Stored data entries:
--- START ---
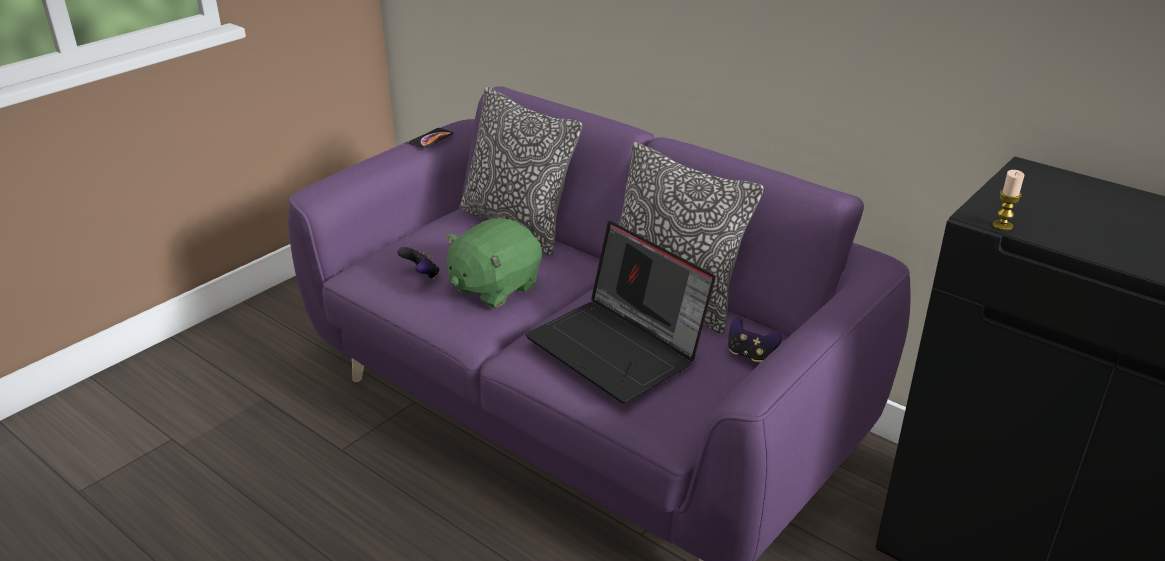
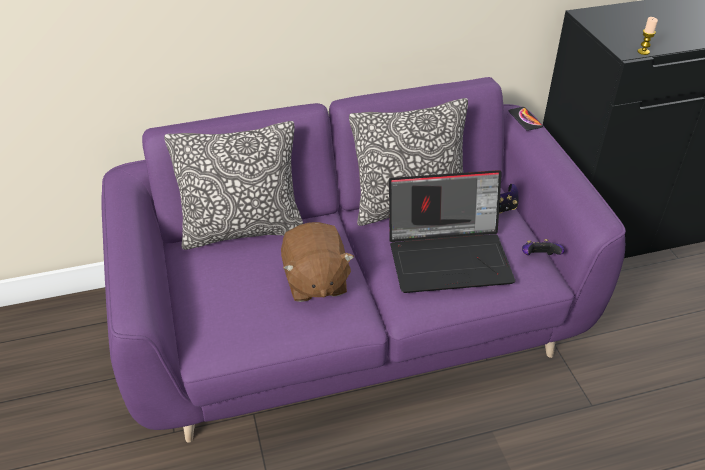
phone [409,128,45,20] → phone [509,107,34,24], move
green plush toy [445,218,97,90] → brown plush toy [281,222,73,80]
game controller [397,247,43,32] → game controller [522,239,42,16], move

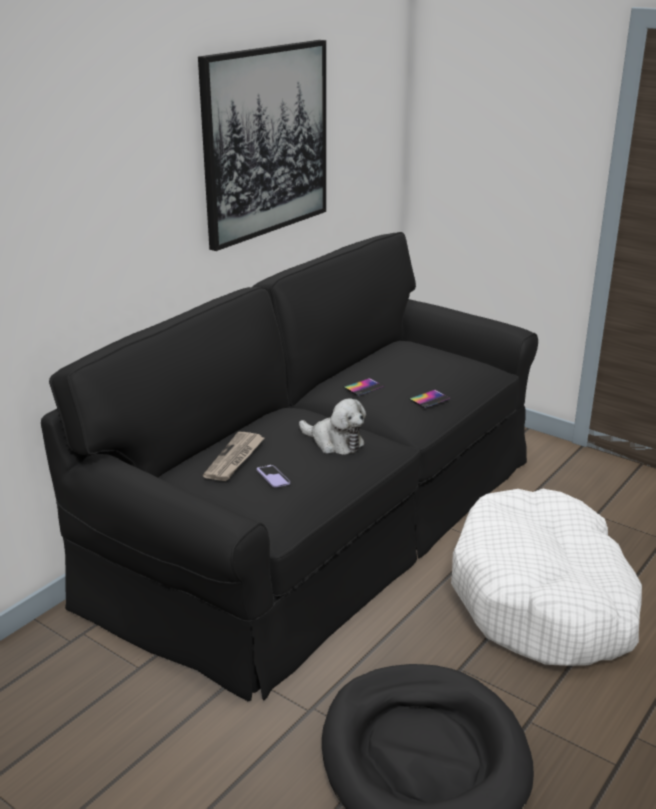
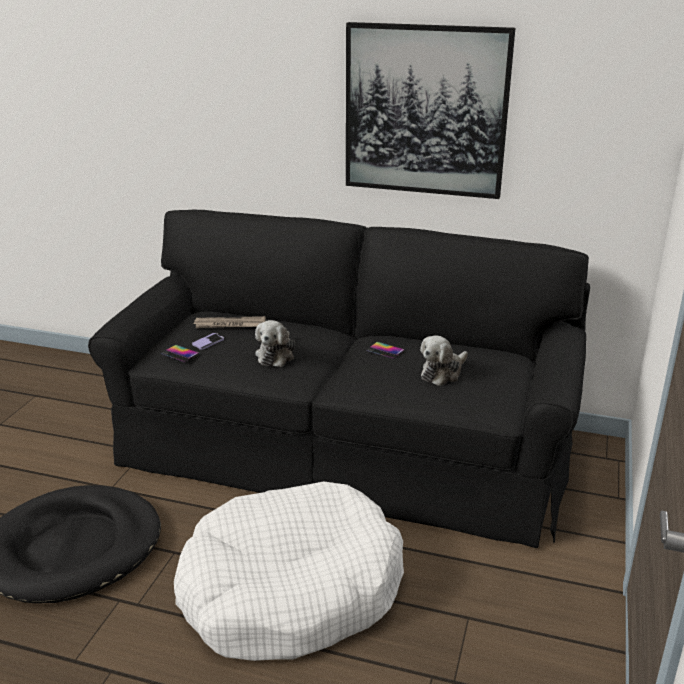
phone [409,390,42,18] → phone [161,345,38,17], move
- → plush toy [420,335,48,51]

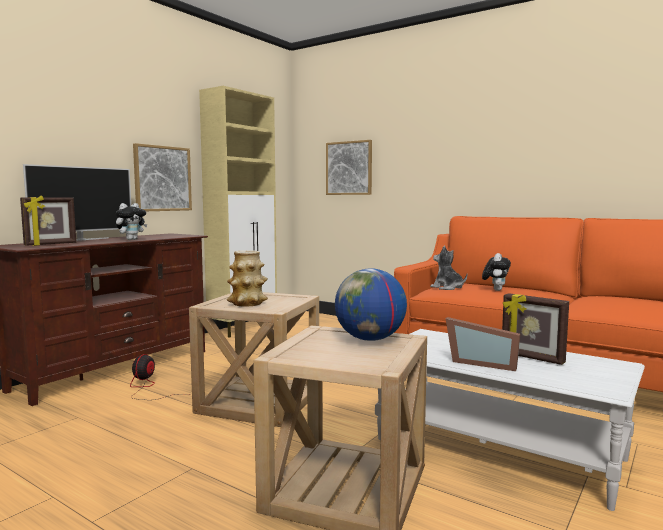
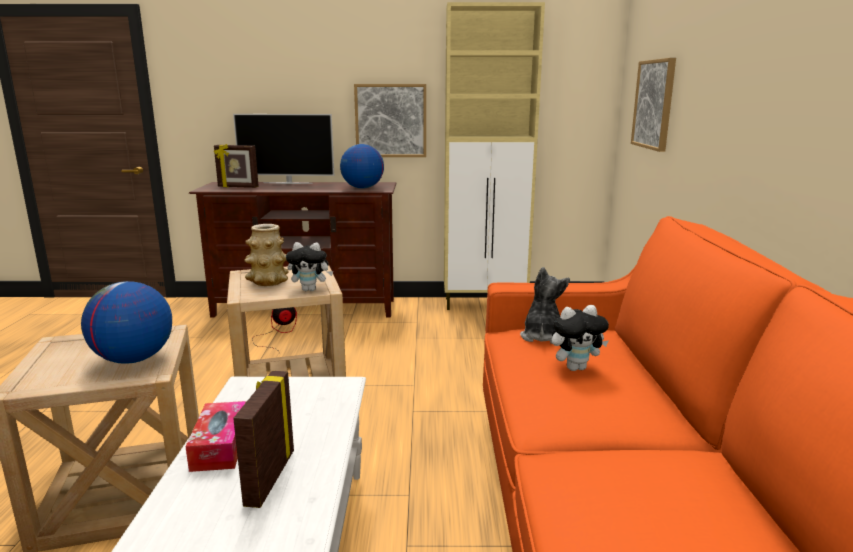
plush toy [115,203,32,37] → plush toy [286,242,47,49], move
picture frame [446,317,74,54] → tissue box [185,401,61,71]
- → globe [340,144,44,45]

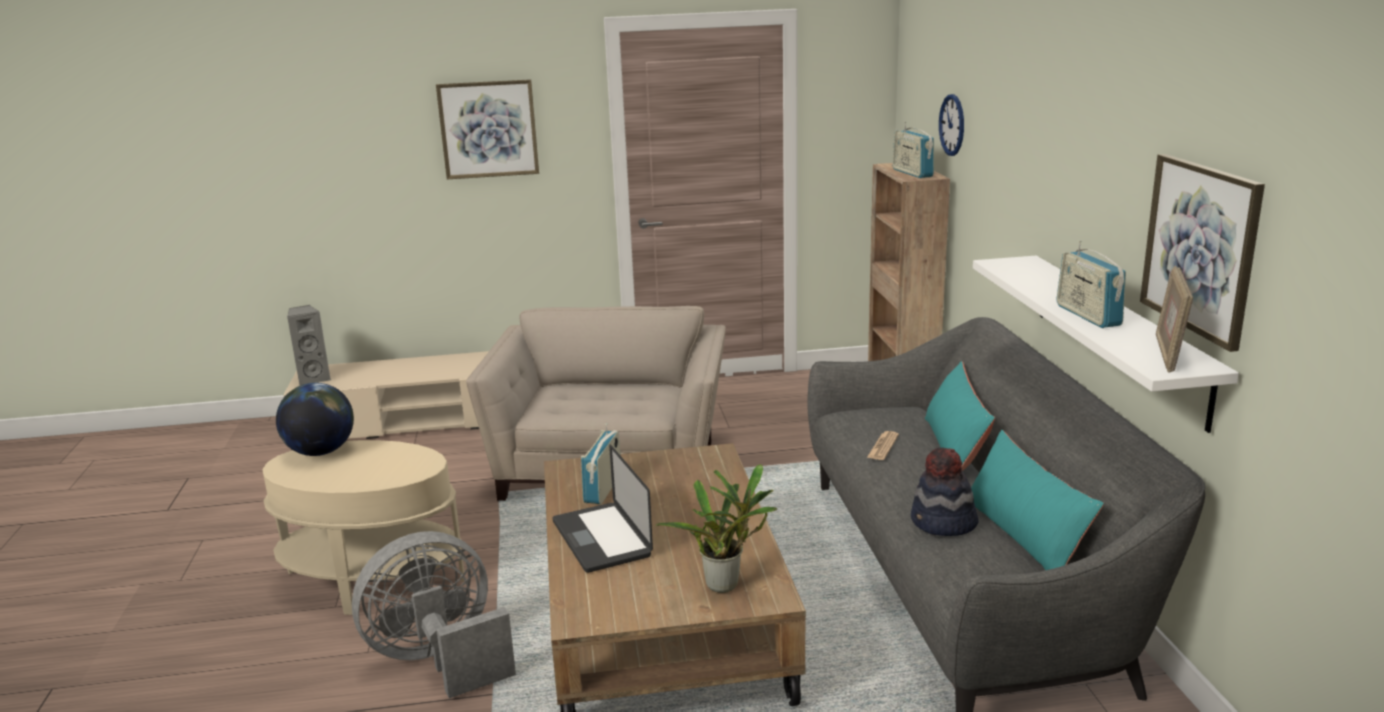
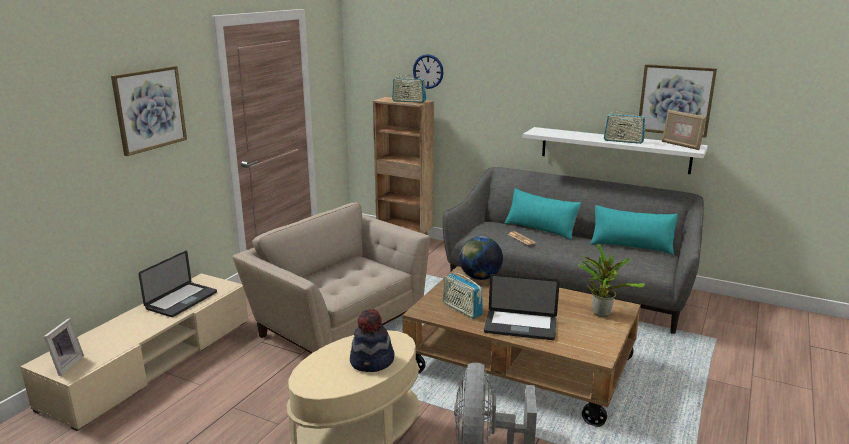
grey speaker [287,305,44,81] → picture frame [44,318,40,58]
globe [276,383,78,73] → globe [459,237,44,43], move
hat [911,447,68,89] → hat [350,308,45,64], move
- → laptop [138,251,79,66]

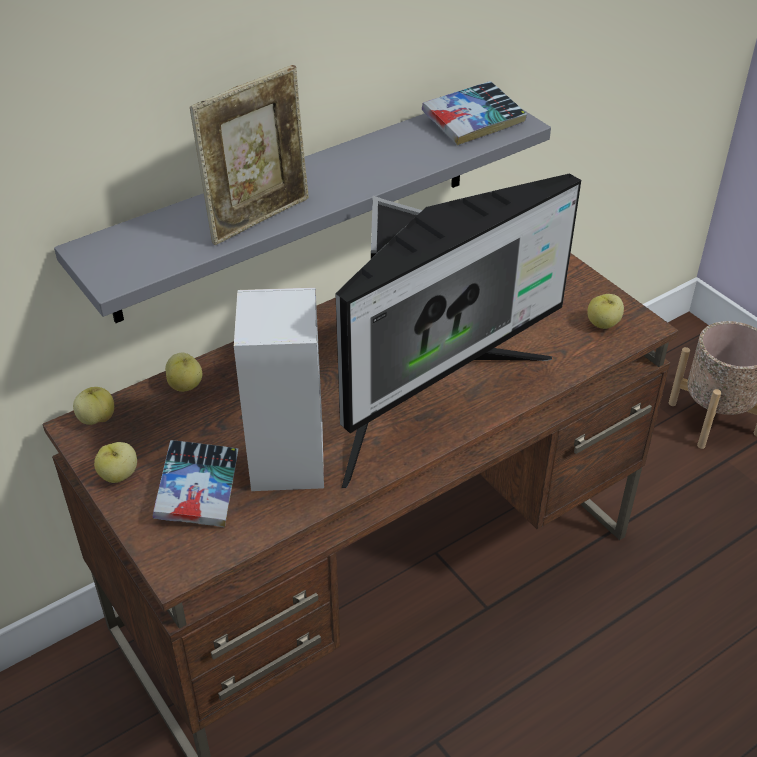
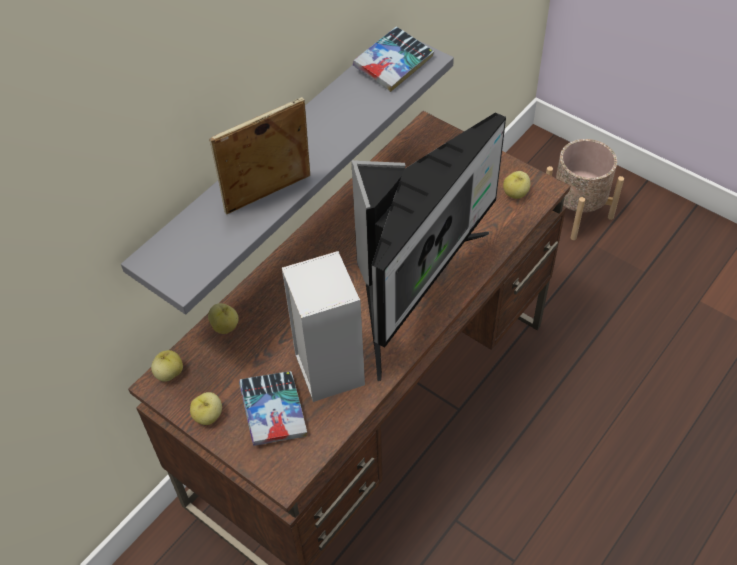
picture frame [190,65,119,180] → picture frame [209,97,101,117], 150 degrees counterclockwise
--- END ---
▸ What you are asked to do
Without any pictures, output the entries above exactly as they appear.

▸ Response area
phone [409,128,45,20] → phone [509,107,34,24], move
green plush toy [445,218,97,90] → brown plush toy [281,222,73,80]
game controller [397,247,43,32] → game controller [522,239,42,16], move

phone [409,390,42,18] → phone [161,345,38,17], move
- → plush toy [420,335,48,51]

plush toy [115,203,32,37] → plush toy [286,242,47,49], move
picture frame [446,317,74,54] → tissue box [185,401,61,71]
- → globe [340,144,44,45]

grey speaker [287,305,44,81] → picture frame [44,318,40,58]
globe [276,383,78,73] → globe [459,237,44,43], move
hat [911,447,68,89] → hat [350,308,45,64], move
- → laptop [138,251,79,66]

picture frame [190,65,119,180] → picture frame [209,97,101,117], 150 degrees counterclockwise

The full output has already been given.